Directions for this task> Copy word for word each line from the one that has "left shoulder: (276, 305)" to the last line of the records, with no other lines.

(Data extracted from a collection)
○ ○ ○

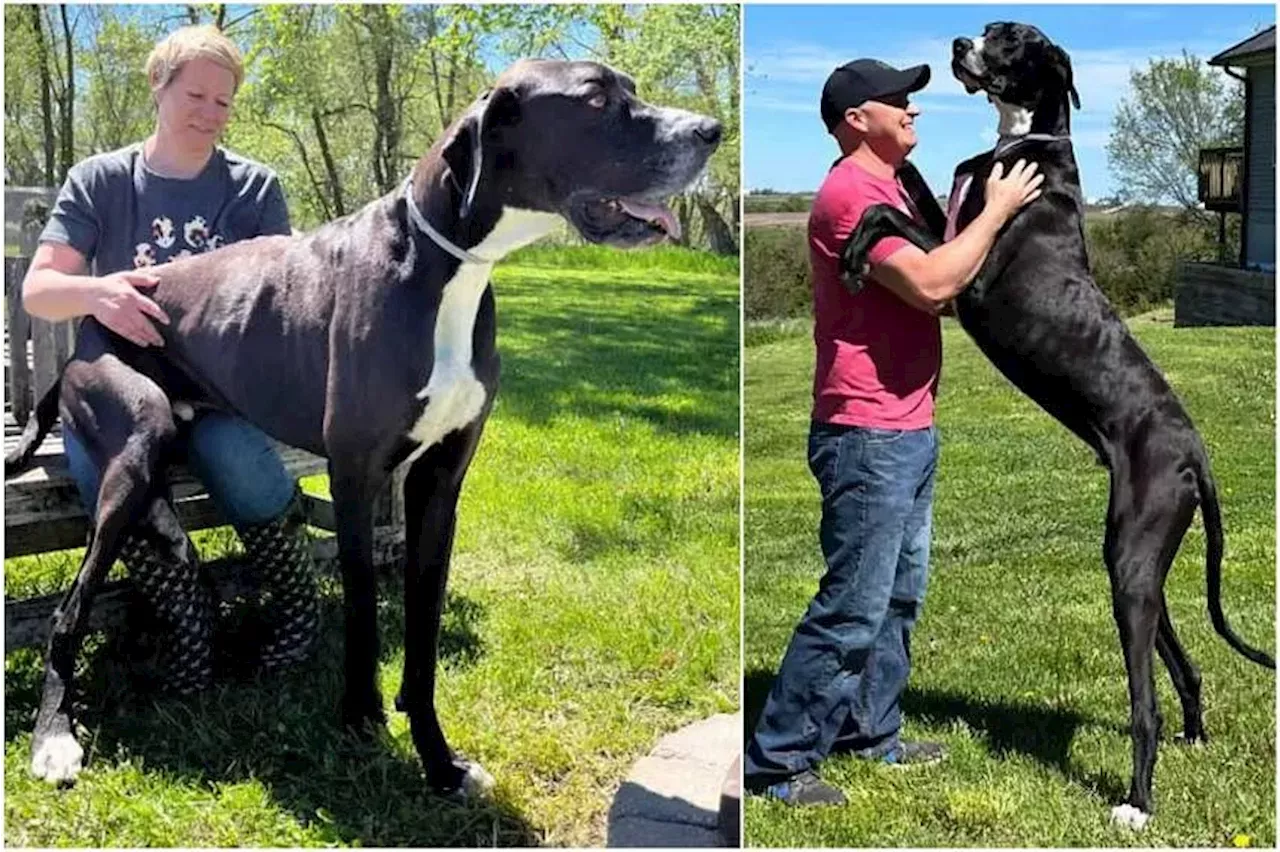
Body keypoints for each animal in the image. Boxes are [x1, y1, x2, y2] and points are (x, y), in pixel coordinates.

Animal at [7, 61, 721, 798]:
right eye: (595, 98)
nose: (711, 131)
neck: (445, 265)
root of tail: (88, 329)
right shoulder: (355, 475)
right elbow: (361, 613)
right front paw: (361, 720)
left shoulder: (439, 483)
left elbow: (423, 629)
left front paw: (438, 758)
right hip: (135, 429)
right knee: (70, 607)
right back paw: (54, 737)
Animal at [839, 21, 1269, 828]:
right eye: (991, 29)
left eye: (1011, 40)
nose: (958, 40)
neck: (1024, 141)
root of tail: (1195, 450)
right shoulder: (951, 229)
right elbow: (909, 193)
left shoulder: (966, 280)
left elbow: (887, 214)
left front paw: (853, 253)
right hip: (1137, 558)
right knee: (1183, 660)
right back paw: (1195, 734)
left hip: (1132, 559)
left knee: (1144, 703)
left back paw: (1136, 804)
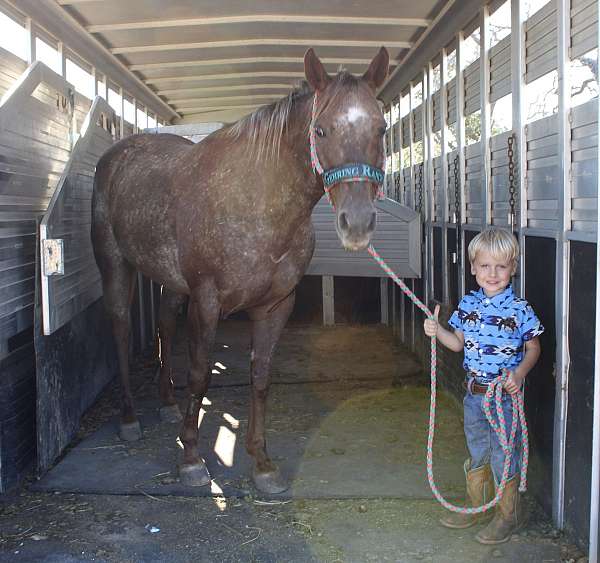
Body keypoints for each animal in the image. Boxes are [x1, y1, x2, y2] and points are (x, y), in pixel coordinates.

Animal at [89, 48, 390, 494]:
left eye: (382, 128)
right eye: (320, 130)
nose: (357, 223)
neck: (256, 200)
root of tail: (116, 156)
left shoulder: (276, 305)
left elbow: (261, 377)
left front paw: (262, 464)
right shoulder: (207, 302)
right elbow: (200, 376)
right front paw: (191, 459)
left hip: (170, 283)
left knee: (164, 326)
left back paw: (167, 404)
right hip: (115, 265)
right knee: (121, 329)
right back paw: (129, 418)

○ ○ ○

Your response>
left shoulder: (276, 305)
left elbow: (261, 377)
left front paw: (262, 464)
right shoulder: (207, 302)
right elbow: (200, 376)
right front paw: (191, 459)
left hip: (170, 283)
left knee: (164, 326)
left back paw: (167, 404)
right hip: (115, 265)
right knee: (121, 329)
right back paw: (129, 418)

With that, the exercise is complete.